Being a part of this company for the last 13 years. In the early 2000s we were a $300 million company, and today we’re a $4 billion company, so being a part of this last decade-plus and the growth here is my greatest accomplishment. It’s been a crazy transformation for us.
■ What is your biggest professional disappointment?
It’s hard for me to answer that question; I don’t have one that sticks out. … I guess my major disappointment is that when I was a kid I was assuming I would own the Chicago Bears at this point, and I haven’t fulfilled that dream. … Maybe if we sell enough metalwoods it will happen.
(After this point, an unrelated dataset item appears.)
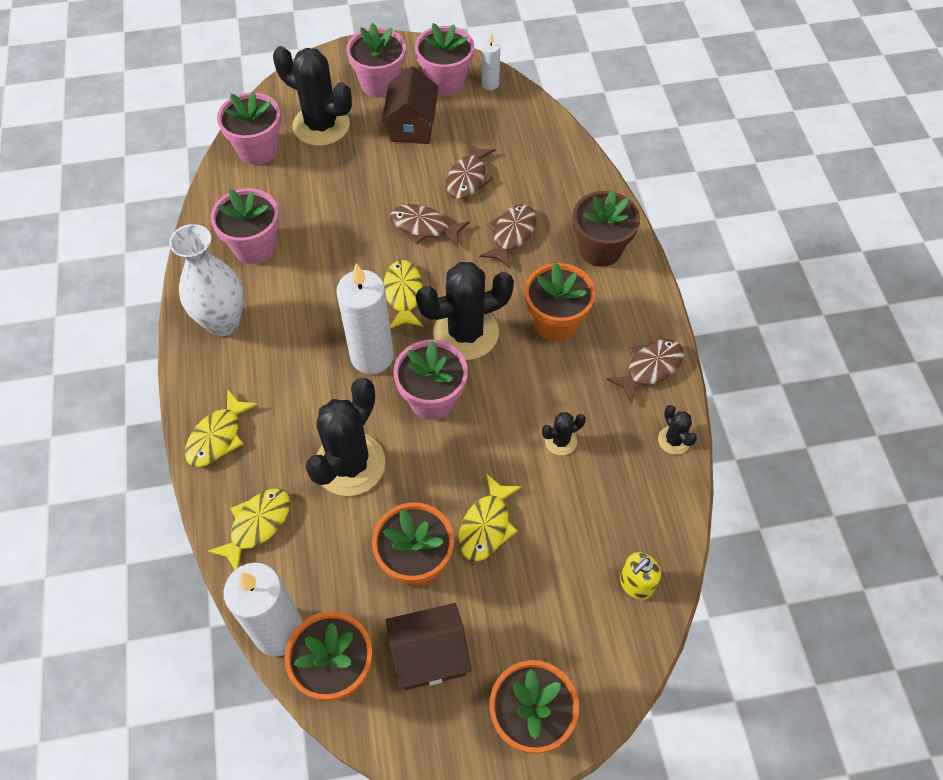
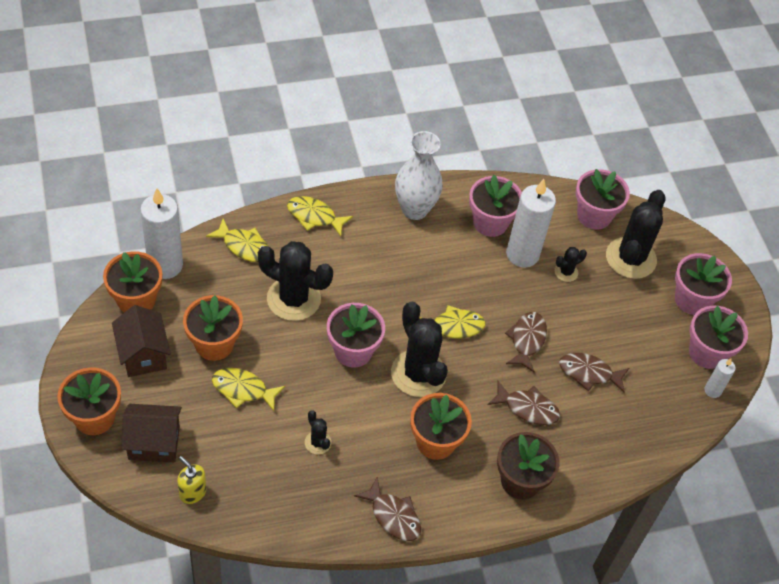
camera: 80 degrees right, 5 degrees down
(372, 356) = (390, 308): white candle -> white candle (522, 254)
(412, 126) = (643, 327): brown house -> brown house (154, 443)
(673, 440) = (321, 530): black cactus -> black cactus (566, 272)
■ What career advice do you have for people wanting into this industry?
Find a part of the sports business industry that you love. I’m lucky that I grew up with a passion for golf, and I get to work in golf every day. There’s an intrinsic value that comes with being able to do something that you genuinely love. But the flip to that is “Don’t chase it,” and by that I mean [that] if you’re constantly trying to move around to find that sweet spot, I’m not sure you’re ever going to get your legs underneath you. Find a way in, be great and great things will find you.
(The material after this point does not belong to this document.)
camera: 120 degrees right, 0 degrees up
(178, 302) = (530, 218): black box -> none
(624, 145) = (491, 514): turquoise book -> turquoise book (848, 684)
■ What is one story you are continuing to watch in sports today?
That would have to be the conference realignment in college football. I’m a fan of traditional rivalries, and games that mean a lot more because they’ve been played for so long. As those start to go away, I think that’s sad for college sports.
■ What is one element that you would like to change about the sports industry?
I’d love to see major pro teams find a way to keep their long-term athletes versus how they have to jump around on teams so much these days. … It would be good to have an opportunity for them to finish their career where they started.